A transmissão também pode ocorrer por intermédio da transfusão de sangue contaminado ou durante a gravidez, de mãe para filho. Recentemente, foi identificada no Brasil a transmissão oral da doença, por meio da ingestão de caldo de cana e suco de açaí. Acredita-se que, em razão da falta de cuidados higiênicos, alguns insetos contaminados foram triturados durante o preparo ou que suas fezes destes contaminaram as bebidas. Os sintomas mais comuns apresentados pelos chagásicos são febre, inflamação e dor nos gânglios, inchaço nos olhos e aumento do baço, fígado e coração. Na fase crônica, a enfermidade pode levar à morte. O diagnóstico pode ser feito a partir de um simples exame de sangue.

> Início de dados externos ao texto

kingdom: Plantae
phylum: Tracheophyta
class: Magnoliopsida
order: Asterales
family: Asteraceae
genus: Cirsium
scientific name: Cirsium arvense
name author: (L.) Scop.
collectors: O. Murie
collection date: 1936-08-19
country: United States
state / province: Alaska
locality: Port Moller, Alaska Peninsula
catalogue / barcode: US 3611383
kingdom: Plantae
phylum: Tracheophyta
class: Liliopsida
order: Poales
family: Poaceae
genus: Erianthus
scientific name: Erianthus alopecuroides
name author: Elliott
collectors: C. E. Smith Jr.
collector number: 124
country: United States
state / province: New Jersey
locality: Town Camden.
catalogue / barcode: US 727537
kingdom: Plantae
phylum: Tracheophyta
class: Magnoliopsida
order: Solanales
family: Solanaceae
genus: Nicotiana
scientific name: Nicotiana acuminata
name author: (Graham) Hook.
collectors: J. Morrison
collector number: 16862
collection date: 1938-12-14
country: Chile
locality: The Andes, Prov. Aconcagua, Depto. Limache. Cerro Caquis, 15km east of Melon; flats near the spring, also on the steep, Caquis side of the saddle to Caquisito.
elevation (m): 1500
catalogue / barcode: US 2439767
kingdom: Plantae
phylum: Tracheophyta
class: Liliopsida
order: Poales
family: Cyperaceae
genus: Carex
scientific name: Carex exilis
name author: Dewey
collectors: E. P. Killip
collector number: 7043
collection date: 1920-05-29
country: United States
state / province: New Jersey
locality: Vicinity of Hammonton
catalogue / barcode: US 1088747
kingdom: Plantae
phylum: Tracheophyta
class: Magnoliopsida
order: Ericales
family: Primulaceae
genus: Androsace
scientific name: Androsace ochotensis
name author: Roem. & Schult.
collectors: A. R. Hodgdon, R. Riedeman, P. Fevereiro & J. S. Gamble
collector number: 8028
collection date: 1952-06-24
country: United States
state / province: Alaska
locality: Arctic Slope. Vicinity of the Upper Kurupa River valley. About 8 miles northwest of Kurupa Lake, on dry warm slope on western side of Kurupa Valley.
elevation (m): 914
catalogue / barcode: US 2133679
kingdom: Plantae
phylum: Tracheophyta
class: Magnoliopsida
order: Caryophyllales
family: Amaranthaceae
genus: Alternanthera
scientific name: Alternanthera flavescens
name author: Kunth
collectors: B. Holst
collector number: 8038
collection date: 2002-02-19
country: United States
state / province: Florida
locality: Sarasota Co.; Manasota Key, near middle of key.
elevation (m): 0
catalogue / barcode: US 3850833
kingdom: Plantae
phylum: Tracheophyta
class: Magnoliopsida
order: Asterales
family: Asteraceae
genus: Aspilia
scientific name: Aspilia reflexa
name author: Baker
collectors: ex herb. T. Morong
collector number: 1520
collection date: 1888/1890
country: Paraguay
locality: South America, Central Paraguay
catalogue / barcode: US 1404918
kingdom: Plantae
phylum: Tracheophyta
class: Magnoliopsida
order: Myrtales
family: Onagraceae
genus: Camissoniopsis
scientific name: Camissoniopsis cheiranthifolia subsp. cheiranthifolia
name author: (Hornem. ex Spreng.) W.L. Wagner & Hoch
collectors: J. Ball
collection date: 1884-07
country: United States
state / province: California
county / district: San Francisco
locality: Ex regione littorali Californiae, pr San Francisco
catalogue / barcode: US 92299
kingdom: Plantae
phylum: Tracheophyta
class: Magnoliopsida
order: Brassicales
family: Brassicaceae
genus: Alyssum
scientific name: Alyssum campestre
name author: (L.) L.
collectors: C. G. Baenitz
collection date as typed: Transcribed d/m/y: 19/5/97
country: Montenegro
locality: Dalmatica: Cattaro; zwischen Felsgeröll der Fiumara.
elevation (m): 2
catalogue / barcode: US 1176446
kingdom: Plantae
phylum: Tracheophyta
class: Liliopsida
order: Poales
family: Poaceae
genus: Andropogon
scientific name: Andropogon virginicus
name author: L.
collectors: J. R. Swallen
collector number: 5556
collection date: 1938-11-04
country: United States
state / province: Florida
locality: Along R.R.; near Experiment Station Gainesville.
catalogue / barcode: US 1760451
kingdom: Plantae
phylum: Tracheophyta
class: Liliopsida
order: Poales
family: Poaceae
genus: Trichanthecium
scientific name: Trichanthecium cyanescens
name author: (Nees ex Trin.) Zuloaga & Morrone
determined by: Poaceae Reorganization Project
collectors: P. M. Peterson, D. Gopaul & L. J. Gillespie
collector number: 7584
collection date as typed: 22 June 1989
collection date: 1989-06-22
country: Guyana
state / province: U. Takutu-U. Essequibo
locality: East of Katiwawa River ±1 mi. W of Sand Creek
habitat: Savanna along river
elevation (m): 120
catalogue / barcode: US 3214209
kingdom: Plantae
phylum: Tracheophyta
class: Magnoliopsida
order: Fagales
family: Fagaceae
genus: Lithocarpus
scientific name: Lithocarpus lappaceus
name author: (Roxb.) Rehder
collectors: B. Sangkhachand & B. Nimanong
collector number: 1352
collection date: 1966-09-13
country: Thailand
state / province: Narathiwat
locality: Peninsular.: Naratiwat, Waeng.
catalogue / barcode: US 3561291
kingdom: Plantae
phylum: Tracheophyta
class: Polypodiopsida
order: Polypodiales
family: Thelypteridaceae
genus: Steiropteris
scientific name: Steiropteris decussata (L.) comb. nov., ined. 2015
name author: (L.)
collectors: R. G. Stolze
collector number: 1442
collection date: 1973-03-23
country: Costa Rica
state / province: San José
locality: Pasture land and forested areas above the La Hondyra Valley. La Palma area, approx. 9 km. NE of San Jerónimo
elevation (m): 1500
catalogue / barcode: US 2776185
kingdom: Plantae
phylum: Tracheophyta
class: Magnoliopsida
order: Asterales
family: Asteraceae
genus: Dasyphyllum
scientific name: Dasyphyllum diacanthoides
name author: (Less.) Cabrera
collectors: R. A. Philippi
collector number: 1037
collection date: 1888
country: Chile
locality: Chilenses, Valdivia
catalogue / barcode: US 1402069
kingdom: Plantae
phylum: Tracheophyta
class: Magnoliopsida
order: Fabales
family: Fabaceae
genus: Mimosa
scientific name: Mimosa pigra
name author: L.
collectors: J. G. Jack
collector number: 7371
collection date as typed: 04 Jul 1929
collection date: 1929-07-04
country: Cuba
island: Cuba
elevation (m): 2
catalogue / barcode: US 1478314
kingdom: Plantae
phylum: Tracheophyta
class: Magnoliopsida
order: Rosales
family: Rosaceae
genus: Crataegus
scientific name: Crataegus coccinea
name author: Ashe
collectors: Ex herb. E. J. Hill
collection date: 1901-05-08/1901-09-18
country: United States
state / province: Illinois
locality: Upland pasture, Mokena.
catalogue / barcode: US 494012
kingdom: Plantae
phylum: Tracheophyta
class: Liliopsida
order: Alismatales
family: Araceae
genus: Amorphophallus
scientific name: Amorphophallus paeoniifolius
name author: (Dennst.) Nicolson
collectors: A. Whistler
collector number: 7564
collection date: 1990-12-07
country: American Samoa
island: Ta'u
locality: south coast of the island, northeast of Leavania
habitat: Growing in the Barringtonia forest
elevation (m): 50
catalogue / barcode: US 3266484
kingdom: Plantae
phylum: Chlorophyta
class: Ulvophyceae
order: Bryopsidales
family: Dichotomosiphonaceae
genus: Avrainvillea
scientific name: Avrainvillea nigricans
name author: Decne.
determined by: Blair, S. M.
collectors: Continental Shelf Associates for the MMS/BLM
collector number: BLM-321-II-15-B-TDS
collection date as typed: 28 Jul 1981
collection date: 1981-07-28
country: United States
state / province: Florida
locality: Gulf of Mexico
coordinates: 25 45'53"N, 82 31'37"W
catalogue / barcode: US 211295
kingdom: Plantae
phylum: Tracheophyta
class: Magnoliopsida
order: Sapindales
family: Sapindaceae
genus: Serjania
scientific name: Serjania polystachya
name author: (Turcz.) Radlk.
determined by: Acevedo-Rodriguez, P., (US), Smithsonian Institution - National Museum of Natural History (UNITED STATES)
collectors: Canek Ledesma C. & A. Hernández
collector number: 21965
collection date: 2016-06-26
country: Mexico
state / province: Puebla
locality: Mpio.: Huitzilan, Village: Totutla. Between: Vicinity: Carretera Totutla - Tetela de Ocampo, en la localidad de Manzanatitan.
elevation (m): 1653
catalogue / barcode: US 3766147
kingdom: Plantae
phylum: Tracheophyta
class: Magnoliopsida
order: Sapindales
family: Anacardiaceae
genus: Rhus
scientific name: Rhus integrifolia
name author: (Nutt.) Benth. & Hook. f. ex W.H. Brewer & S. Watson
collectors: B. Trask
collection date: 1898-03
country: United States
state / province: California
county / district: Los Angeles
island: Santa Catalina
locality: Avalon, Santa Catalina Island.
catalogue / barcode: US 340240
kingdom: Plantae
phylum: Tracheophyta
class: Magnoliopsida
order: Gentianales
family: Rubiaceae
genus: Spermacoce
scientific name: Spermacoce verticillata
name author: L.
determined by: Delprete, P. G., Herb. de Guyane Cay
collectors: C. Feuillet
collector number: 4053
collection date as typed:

O tratamento da Doença de Chagas é medicamentoso e deve ser prescrito e acompanhado pelo médico. Na etapa aguda, os remédios costumam proporcionar resultados relativamente satisfatórios contra o parasito, mas causam importantes efeitos colaterais ao doente. Na fase crônica, eles não são eficazes. A terapia, nesse caso, fica voltada ao controle dos sintomas, na tentativa de evitar complicações ao paciente. Como ainda não existe cura para o mal, as medidas preventivas ainda são a melhor alternativa para combater a doença.

Em 2006, o Brasil foi o primeiro país da América Latina a receber a Certificação Internacional de Eliminação da Transmissão da Doença de Chagas pelo Triatoma infestans, conferida pela Organização Pan-Americana da Saúde. A certificação representa somente a interrupção momentânea da transmissão da doença especificamente pelo barbeiro, mas não a sua erradicação. A eliminação pressupõe a manutenção de alguma ação de controle e vigilância para que a interrupção se mantenha. A medida mais recomendada é a eliminação dos criadouros do vetor. O barbeiro costuma viver em ambientes silvestres ou nas frestas das paredes sem revestimento, principalmente de casas simples. Como se alimentam de sangue, alojam-se com freqüência em locais onde possam obter alimento com facilidade. Os barbeiros são insetos largamente difundidos nas Américas, sendo encontrados desde o sul dos Estados Unidos até o sul da Argentina. No Brasil, habitam em maior número as regiões rurais do Norte e Nordeste.